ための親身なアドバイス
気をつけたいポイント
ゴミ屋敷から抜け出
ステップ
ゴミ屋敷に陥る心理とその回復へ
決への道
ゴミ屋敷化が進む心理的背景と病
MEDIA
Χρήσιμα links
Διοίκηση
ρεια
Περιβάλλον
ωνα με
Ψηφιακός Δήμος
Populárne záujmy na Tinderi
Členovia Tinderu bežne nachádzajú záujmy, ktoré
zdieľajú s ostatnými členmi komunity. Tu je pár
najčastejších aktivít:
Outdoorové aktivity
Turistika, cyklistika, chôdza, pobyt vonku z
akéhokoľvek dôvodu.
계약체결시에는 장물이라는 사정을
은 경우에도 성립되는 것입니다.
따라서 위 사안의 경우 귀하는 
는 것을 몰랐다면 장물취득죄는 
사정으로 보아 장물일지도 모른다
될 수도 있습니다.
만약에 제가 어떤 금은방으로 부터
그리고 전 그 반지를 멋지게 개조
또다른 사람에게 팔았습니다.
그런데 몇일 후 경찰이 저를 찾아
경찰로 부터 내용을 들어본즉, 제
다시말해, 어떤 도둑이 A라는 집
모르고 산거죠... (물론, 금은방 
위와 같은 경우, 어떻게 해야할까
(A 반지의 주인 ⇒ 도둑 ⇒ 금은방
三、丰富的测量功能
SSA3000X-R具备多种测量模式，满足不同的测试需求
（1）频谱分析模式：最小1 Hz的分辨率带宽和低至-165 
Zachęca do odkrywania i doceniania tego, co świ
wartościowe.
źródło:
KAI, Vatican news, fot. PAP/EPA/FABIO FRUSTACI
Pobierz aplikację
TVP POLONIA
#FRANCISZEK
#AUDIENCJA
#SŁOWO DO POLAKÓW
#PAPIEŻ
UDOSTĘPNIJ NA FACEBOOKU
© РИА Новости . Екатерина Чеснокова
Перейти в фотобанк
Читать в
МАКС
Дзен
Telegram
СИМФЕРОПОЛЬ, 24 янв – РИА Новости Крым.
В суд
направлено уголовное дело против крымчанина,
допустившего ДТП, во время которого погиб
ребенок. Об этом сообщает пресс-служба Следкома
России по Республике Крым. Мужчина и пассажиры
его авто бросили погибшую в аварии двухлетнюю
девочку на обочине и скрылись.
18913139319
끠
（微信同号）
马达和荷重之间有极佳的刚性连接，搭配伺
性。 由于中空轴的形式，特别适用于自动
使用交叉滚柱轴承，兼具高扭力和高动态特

### WHAT THE TASK REQUIRES:
Switch "Telegram" to "Signal" in the entries above and write out every line again, changing nothing else.

### EXERCISE SOLUTION:
ための親身なアドバイス
気をつけたいポイント
ゴミ屋敷から抜け出
ステップ
ゴミ屋敷に陥る心理とその回復へ
決への道
ゴミ屋敷化が進む心理的背景と病
MEDIA
Χρήσιμα links
Διοίκηση
ρεια
Περιβάλλον
ωνα με
Ψηφιακός Δήμος
Populárne záujmy na Tinderi
Členovia Tinderu bežne nachádzajú záujmy, ktoré
zdieľajú s ostatnými členmi komunity. Tu je pár
najčastejších aktivít:
Outdoorové aktivity
Turistika, cyklistika, chôdza, pobyt vonku z
akéhokoľvek dôvodu.
계약체결시에는 장물이라는 사정을
은 경우에도 성립되는 것입니다.
따라서 위 사안의 경우 귀하는 
는 것을 몰랐다면 장물취득죄는 
사정으로 보아 장물일지도 모른다
될 수도 있습니다.
만약에 제가 어떤 금은방으로 부터
그리고 전 그 반지를 멋지게 개조
또다른 사람에게 팔았습니다.
그런데 몇일 후 경찰이 저를 찾아
경찰로 부터 내용을 들어본즉, 제
다시말해, 어떤 도둑이 A라는 집
모르고 산거죠... (물론, 금은방 
위와 같은 경우, 어떻게 해야할까
(A 반지의 주인 ⇒ 도둑 ⇒ 금은방
三、丰富的测量功能
SSA3000X-R具备多种测量模式，满足不同的测试需求
（1）频谱分析模式：最小1 Hz的分辨率带宽和低至-165 
Zachęca do odkrywania i doceniania tego, co świ
wartościowe.
źródło:
KAI, Vatican news, fot. PAP/EPA/FABIO FRUSTACI
Pobierz aplikację
TVP POLONIA
#FRANCISZEK
#AUDIENCJA
#SŁOWO DO POLAKÓW
#PAPIEŻ
UDOSTĘPNIJ NA FACEBOOKU
© РИА Новости . Екатерина Чеснокова
Перейти в фотобанк
Читать в
МАКС
Дзен
Signal
СИМФЕРОПОЛЬ, 24 янв – РИА Новости Крым.
В суд
направлено уголовное дело против крымчанина,
допустившего ДТП, во время которого погиб
ребенок. Об этом сообщает пресс-служба Следкома
России по Республике Крым. Мужчина и пассажиры
его авто бросили погибшую в аварии двухлетнюю
девочку на обочине и скрылись.
18913139319
끠
（微信同号）
马达和荷重之间有极佳的刚性连接，搭配伺
性。 由于中空轴的形式，特别适用于自动
使用交叉滚柱轴承，兼具高扭力和高动态特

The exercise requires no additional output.